How Does a Bank Make Money?
A question that I am often asked is - how does a bank make money?
Banks make money through 1) net interest income and 2) noninterest income. At your typical bank, net interest income will make up roughly 50-60% of total operating income, while noninterest income will make up the rest.
Net interest income is the difference between the income that banks earn lending out money and the interest payments that they have to pay out on their customers' deposits. Banks earn money by lending out the deposits that their customers have given to them. More deposits = more net interest income.
Mortgages, construction loans, personal loans, commercial loans - interest earned on these "assets", minus the interest that is paid out on customer deposits, constitutes "net interest income".
Noninterest income consists of all other fee-generating activities at a bank. This would include:
-monthly account fees
-online bill paying
-securities brokerage commissions and fees
According to the Federal Reserve Bank of New York, banks had a 56.6%/43.4% net interest income / noninterest income split in 2000.

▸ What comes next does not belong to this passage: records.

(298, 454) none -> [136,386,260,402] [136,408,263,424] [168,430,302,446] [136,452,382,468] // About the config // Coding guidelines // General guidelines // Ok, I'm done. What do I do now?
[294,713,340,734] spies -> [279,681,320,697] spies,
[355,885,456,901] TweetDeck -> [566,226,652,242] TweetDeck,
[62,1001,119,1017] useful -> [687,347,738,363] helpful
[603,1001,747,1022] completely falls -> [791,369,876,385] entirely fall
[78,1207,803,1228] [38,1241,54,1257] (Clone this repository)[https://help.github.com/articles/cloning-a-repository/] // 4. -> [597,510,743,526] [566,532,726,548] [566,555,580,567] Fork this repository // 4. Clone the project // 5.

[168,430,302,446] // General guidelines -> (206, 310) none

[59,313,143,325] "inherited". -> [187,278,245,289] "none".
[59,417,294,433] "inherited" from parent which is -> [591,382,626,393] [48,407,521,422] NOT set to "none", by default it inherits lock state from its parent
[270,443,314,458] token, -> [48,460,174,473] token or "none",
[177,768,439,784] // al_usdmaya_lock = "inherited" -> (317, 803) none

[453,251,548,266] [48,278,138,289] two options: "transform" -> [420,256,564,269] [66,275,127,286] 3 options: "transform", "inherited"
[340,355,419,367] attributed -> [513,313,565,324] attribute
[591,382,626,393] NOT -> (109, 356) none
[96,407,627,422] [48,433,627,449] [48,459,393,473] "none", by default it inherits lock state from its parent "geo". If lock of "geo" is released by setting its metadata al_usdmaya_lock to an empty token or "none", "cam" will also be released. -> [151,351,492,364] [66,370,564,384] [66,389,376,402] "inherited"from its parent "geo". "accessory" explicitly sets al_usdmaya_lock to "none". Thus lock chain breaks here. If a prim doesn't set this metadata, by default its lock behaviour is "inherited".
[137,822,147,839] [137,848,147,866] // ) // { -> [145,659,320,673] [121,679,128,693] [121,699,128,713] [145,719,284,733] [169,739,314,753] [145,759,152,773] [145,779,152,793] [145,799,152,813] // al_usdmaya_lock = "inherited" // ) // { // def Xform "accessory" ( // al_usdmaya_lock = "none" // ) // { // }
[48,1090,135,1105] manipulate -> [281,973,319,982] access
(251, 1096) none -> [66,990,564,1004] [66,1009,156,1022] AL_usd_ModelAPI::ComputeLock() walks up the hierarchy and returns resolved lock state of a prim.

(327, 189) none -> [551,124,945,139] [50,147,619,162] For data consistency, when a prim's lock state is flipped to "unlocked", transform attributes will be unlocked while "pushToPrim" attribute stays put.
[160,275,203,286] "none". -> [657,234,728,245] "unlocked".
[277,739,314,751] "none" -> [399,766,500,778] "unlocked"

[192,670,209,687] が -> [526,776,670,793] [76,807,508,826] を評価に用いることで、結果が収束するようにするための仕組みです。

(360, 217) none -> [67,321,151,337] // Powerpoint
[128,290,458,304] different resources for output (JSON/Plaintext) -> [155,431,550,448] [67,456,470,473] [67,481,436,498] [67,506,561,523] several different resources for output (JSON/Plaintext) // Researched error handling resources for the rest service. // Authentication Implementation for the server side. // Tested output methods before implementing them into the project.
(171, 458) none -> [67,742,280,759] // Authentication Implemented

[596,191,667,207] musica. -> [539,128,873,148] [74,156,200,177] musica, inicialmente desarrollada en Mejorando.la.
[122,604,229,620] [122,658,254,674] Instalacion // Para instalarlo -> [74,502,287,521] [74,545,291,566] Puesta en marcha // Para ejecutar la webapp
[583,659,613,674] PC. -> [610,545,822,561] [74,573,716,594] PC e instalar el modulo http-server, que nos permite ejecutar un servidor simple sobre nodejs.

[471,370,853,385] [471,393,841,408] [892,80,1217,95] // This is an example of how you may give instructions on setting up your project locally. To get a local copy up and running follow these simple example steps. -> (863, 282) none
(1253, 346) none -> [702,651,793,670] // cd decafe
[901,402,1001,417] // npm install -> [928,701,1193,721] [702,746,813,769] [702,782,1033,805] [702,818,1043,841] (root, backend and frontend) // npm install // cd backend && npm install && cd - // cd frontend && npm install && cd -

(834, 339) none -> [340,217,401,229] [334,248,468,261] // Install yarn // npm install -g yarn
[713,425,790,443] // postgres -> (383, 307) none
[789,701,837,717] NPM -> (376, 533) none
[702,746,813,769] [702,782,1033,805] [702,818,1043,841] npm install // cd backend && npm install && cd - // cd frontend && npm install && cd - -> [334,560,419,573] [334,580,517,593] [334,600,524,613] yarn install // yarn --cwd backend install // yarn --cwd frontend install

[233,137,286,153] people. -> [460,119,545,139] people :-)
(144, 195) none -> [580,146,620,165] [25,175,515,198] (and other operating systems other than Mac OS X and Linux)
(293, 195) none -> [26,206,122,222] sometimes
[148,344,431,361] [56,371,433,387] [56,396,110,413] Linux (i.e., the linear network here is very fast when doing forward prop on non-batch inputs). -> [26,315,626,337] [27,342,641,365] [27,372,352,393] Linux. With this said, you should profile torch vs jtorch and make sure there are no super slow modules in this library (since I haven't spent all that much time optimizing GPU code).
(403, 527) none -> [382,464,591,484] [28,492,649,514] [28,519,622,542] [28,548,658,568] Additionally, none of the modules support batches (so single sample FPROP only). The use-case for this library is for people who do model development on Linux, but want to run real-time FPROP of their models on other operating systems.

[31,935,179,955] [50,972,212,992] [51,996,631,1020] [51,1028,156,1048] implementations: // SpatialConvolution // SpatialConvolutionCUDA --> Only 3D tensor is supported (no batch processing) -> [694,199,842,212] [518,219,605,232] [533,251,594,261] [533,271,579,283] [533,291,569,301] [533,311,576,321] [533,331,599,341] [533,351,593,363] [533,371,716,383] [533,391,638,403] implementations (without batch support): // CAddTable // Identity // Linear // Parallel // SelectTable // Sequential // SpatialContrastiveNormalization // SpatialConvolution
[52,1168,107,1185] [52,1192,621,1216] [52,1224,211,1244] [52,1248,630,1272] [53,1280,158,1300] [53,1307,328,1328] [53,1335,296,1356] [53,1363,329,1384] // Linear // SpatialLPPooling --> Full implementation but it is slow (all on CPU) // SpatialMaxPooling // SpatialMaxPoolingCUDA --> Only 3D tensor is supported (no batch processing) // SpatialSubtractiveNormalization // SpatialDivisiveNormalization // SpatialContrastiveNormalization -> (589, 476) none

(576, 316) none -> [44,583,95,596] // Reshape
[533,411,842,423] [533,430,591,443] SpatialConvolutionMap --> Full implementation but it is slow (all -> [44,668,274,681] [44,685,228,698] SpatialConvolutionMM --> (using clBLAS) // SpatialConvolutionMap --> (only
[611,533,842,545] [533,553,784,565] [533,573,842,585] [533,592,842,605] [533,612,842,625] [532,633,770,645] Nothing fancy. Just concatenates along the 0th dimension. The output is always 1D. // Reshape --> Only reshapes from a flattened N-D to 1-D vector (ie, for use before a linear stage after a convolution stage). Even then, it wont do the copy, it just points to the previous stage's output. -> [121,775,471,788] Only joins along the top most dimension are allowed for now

Of the 43.4% in nonlnterest income, the majority (62.44%) was derived from "fees and other". The rest came from:
Service Charges - 15.2%
Fiduciary Income - 14.3%
Trading Revenue - 8.0%
It's interesting to note that noninterest income, as a % of total bank operating income, has surged over the past 30-40 years.
In 1970, noninterest income made up just 20% of the typical bank's total operating income.
By 2000, this number had jumped to 43.4%, thanks in large part to a jump in brokerage commissions and investment banking income, as well as the addition of new revenue streams such as ATM and online bill paying fees.